**Problem statement:** Reproduce every entry below precisely; do not include the pictures.
Supplied records START
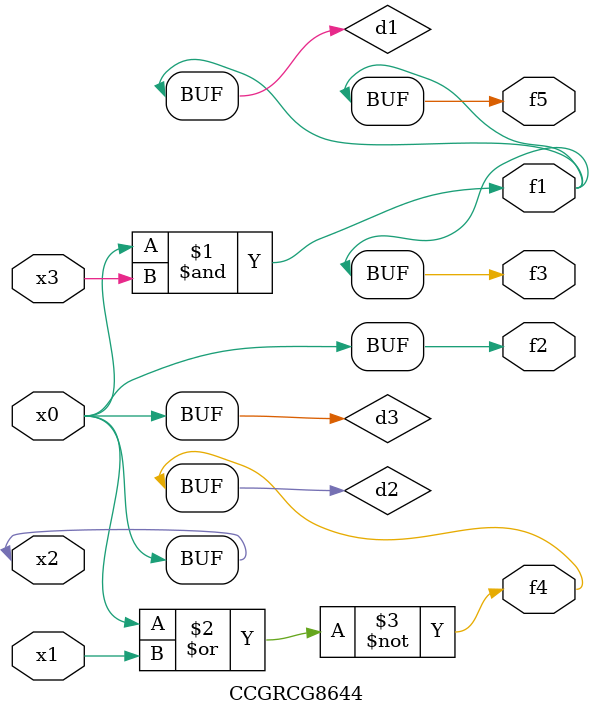
<source format=v>
module CCGRCG8644(
	input x0, x1, x2, x3,
	output f1, f2, f3, f4, f5
);

	wire d1, d2, d3;

	and (d1, x2, x3);
	nor (d2, x0, x1);
	buf (d3, x0, x2);
	assign f1 = d1;
	assign f2 = d3;
	assign f3 = d1;
	assign f4 = d2;
	assign f5 = d1;
endmodule

</source>
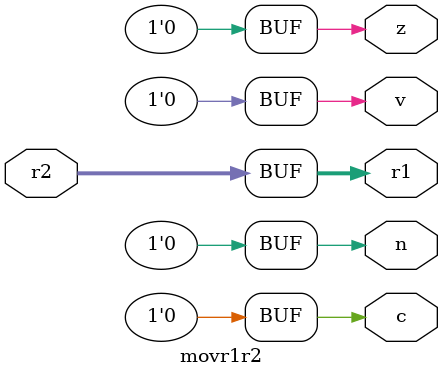
<source format=v>
module movr1r2 (r2, r1, n, z, c, v);
input [31:0] r2;
output [31:0] r1;
output reg n, z, c, v;
assign r1 = r2;

assign n = 1'b0;
assign z = 1'b0;
assign c = 1'b0;
assign v = 1'b0;

endmodule

</source>
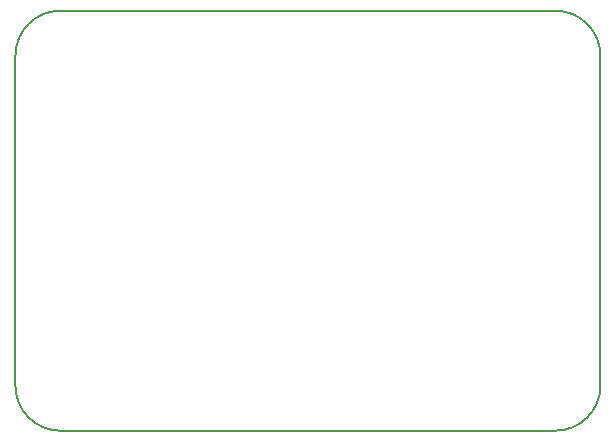
<source format=gbr>
G04 #@! TF.GenerationSoftware,KiCad,Pcbnew,(5.0.1-3-g963ef8bb5)*
G04 #@! TF.CreationDate,2019-06-08T18:57:16-07:00*
G04 #@! TF.ProjectId,board,626F6172642E6B696361645F70636200,rev?*
G04 #@! TF.SameCoordinates,Original*
G04 #@! TF.FileFunction,Profile,NP*
%FSLAX46Y46*%
G04 Gerber Fmt 4.6, Leading zero omitted, Abs format (unit mm)*
G04 Created by KiCad (PCBNEW (5.0.1-3-g963ef8bb5)) date Saturday, June 08, 2019 at 06:57:16 PM*
%MOMM*%
%LPD*%
G01*
G04 APERTURE LIST*
%ADD10C,0.127000*%
G04 APERTURE END LIST*
D10*
X154940000Y-73660000D02*
G75*
G02X158750000Y-77470000I0J-3810000D01*
G01*
X158750000Y-105410000D02*
G75*
G02X154940000Y-109220000I-3810000J0D01*
G01*
X113030000Y-109220000D02*
G75*
G02X109220000Y-105410000I0J3810000D01*
G01*
X109220000Y-77470000D02*
G75*
G02X113030000Y-73660000I3810000J0D01*
G01*
X109220000Y-77470000D02*
X109220000Y-105410000D01*
X154940000Y-73660000D02*
X113030000Y-73660000D01*
X158750000Y-105410000D02*
X158750000Y-77470000D01*
X113030000Y-109220000D02*
X154940000Y-109220000D01*
M02*

</source>
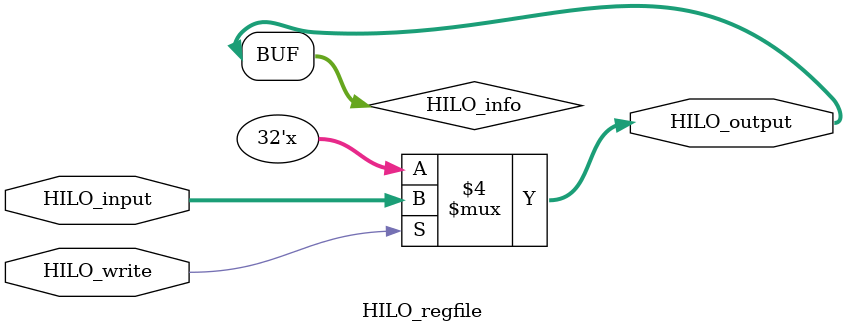
<source format=v>
/**
 * hilo模块 例化两次 分别用于hi和lo
 * @author AshinZ
 * @time   2020-5-27
*/

module HILO_regfile(HILO_write,HILO_input,HILO_output);
    input          HILO_write;
    input  [31:0]  HILO_input;
    output [31:0]  HILO_output;

    reg   [31:0]     HILO_info = 32'b0;//存数据
    always @(*)
        begin
            if(HILO_write)
                HILO_info = HILO_input;
        end

    assign       HILO_output = HILO_info ;
endmodule // 
</source>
Supplied records END
**Written answer:**
<source format=v>
module CCGRCG8644(
	input x0, x1, x2, x3,
	output f1, f2, f3, f4, f5
);

	wire d1, d2, d3;

	and (d1, x2, x3);
	nor (d2, x0, x1);
	buf (d3, x0, x2);
	assign f1 = d1;
	assign f2 = d3;
	assign f3 = d1;
	assign f4 = d2;
	assign f5 = d1;
endmodule

</source>
<source format=v>
module movr1r2 (r2, r1, n, z, c, v);
input [31:0] r2;
output [31:0] r1;
output reg n, z, c, v;
assign r1 = r2;

assign n = 1'b0;
assign z = 1'b0;
assign c = 1'b0;
assign v = 1'b0;

endmodule

</source>
<source format=gbr>
G04 #@! TF.GenerationSoftware,KiCad,Pcbnew,(5.0.1-3-g963ef8bb5)*
G04 #@! TF.CreationDate,2019-06-08T18:57:16-07:00*
G04 #@! TF.ProjectId,board,626F6172642E6B696361645F70636200,rev?*
G04 #@! TF.SameCoordinates,Original*
G04 #@! TF.FileFunction,Profile,NP*
%FSLAX46Y46*%
G04 Gerber Fmt 4.6, Leading zero omitted, Abs format (unit mm)*
G04 Created by KiCad (PCBNEW (5.0.1-3-g963ef8bb5)) date Saturday, June 08, 2019 at 06:57:16 PM*
%MOMM*%
%LPD*%
G01*
G04 APERTURE LIST*
%ADD10C,0.127000*%
G04 APERTURE END LIST*
D10*
X154940000Y-73660000D02*
G75*
G02X158750000Y-77470000I0J-3810000D01*
G01*
X158750000Y-105410000D02*
G75*
G02X154940000Y-109220000I-3810000J0D01*
G01*
X113030000Y-109220000D02*
G75*
G02X109220000Y-105410000I0J3810000D01*
G01*
X109220000Y-77470000D02*
G75*
G02X113030000Y-73660000I3810000J0D01*
G01*
X109220000Y-77470000D02*
X109220000Y-105410000D01*
X154940000Y-73660000D02*
X113030000Y-73660000D01*
X158750000Y-105410000D02*
X158750000Y-77470000D01*
X113030000Y-109220000D02*
X154940000Y-109220000D01*
M02*

</source>
<source format=v>
/**
 * hilo模块 例化两次 分别用于hi和lo
 * @author AshinZ
 * @time   2020-5-27
*/

module HILO_regfile(HILO_write,HILO_input,HILO_output);
    input          HILO_write;
    input  [31:0]  HILO_input;
    output [31:0]  HILO_output;

    reg   [31:0]     HILO_info = 32'b0;//存数据
    always @(*)
        begin
            if(HILO_write)
                HILO_info = HILO_input;
        end

    assign       HILO_output = HILO_info ;
endmodule // 
</source>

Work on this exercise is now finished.